:: Exercise prompt ::
Any pictures should be dropped; everything else in the records is to be returned exactly.

---- Supplied material

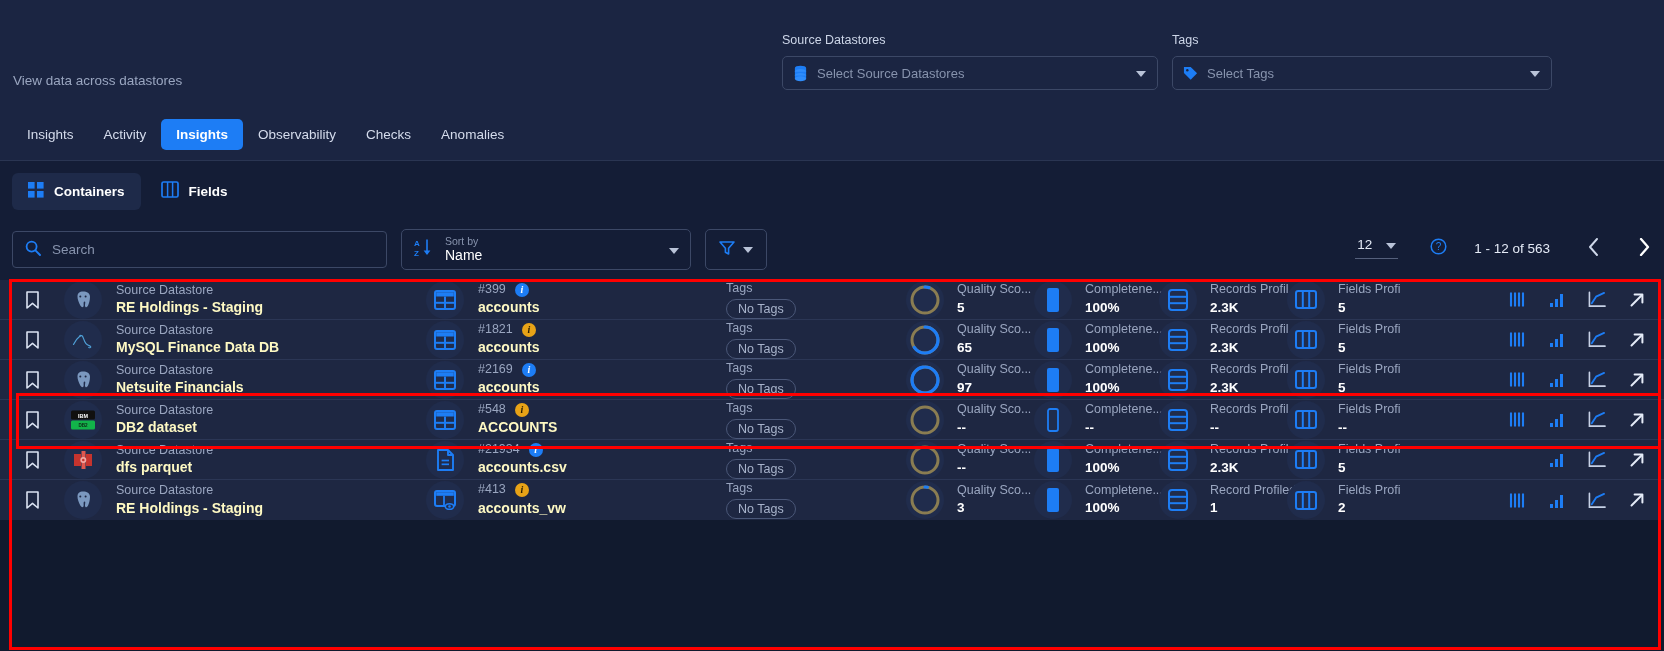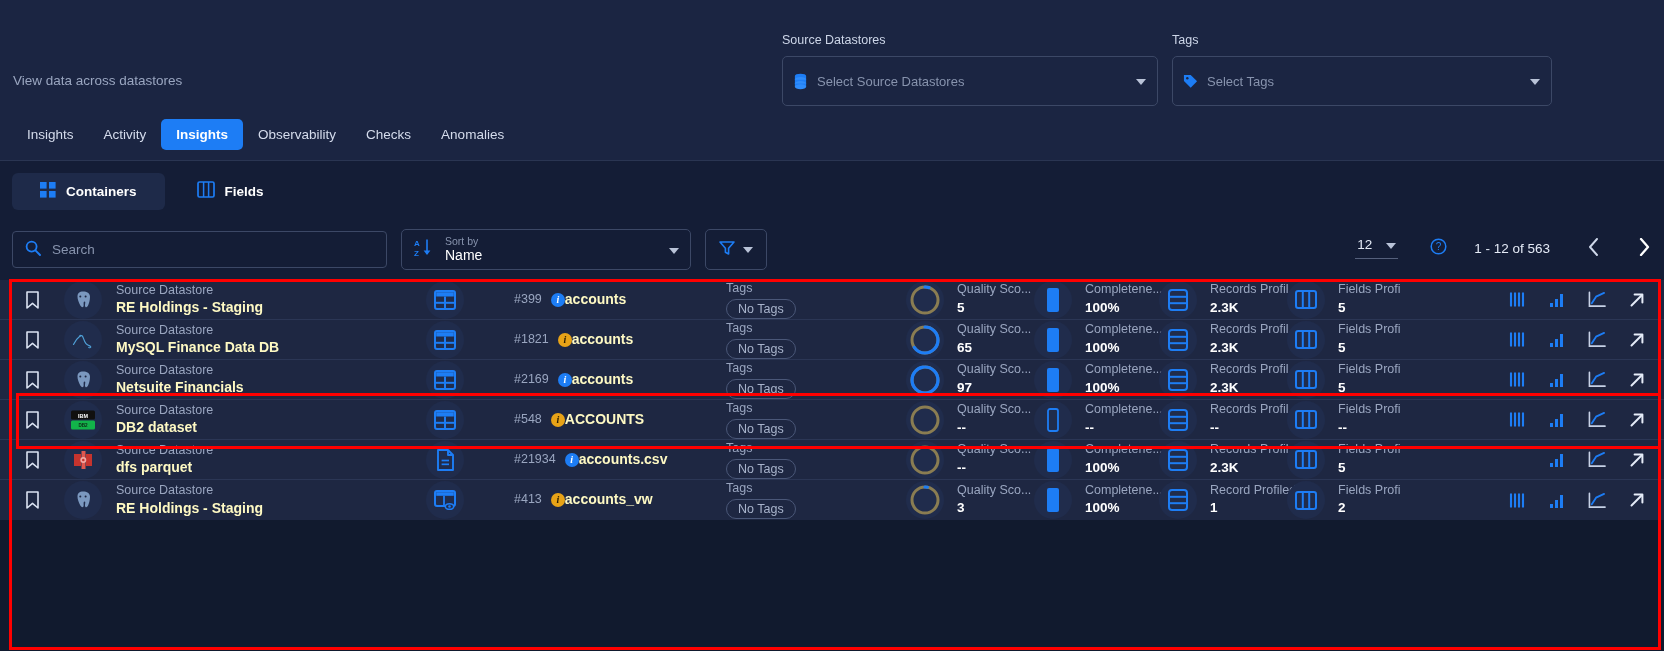--- a/index.html
+++ b/index.html
@@ -30,7 +30,7 @@
   .filter-group { position: absolute; top: 33px; }
   .filter-label { font-size: 12.5px; color: #cdd6e8; margin-bottom: 9px; font-weight: 500; }
   .filter-select {
-    height: 50px; border: 1px solid #3c4866; border-radius: 5px;
+    height: 34px; border: 1px solid #3c4866; border-radius: 5px;
     background: #1b2542; display: flex; align-items: center; padding: 0 10px;
     position: relative;
   }

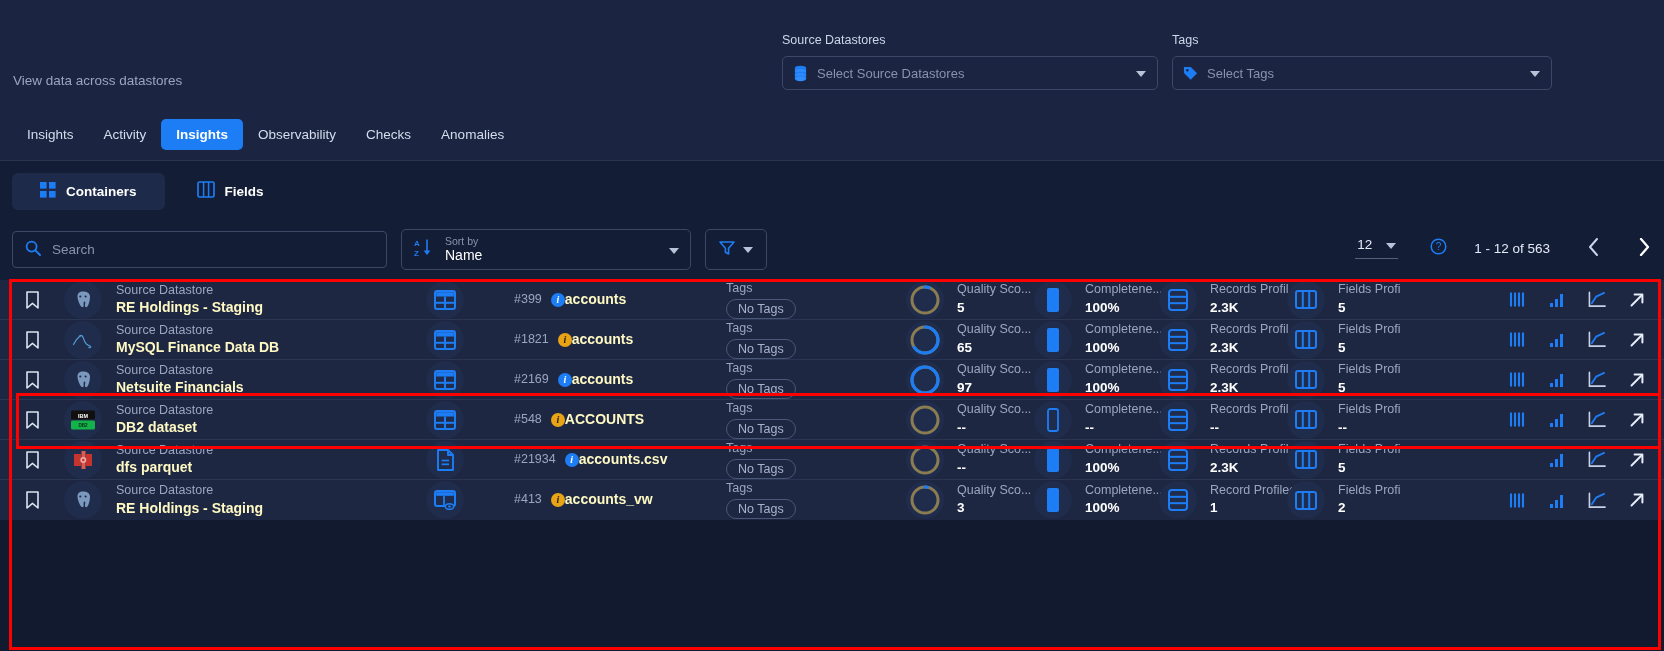--- a/index.html
+++ b/index.html
@@ -59,7 +59,7 @@
   .modetabs { position: absolute; left: 12px; top: 11px; display: flex; align-items: center; gap: 4px; }
   .modetab {
     display: flex; align-items: center; gap: 10px;
-    font-size: 13.5px; color: #ffffff; padding: 9px 28px; border-radius: 6px;
+    font-size: 13.5px; color: #ffffff; padding: 9px 16px; border-radius: 6px;
     font-weight: bold; cursor: pointer;
   }
   .modetab.active { background: #1e2a49; }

--------

:: Answer for the task ::
--- a/index.html
+++ b/index.html
@@ -30,7 +30,7 @@
   .filter-group { position: absolute; top: 33px; }
   .filter-label { font-size: 12.5px; color: #cdd6e8; margin-bottom: 9px; font-weight: 500; }
   .filter-select {
-    height: 50px; border: 1px solid #3c4866; border-radius: 5px;
+    height: 34px; border: 1px solid #3c4866; border-radius: 5px;
     background: #1b2542; display: flex; align-items: center; padding: 0 10px;
     position: relative;
   }

--- a/index.html
+++ b/index.html
@@ -59,7 +59,7 @@
   .modetabs { position: absolute; left: 12px; top: 11px; display: flex; align-items: center; gap: 4px; }
   .modetab {
     display: flex; align-items: center; gap: 10px;
-    font-size: 13.5px; color: #ffffff; padding: 9px 28px; border-radius: 6px;
+    font-size: 13.5px; color: #ffffff; padding: 9px 16px; border-radius: 6px;
     font-weight: bold; cursor: pointer;
   }
   .modetab.active { background: #1e2a49; }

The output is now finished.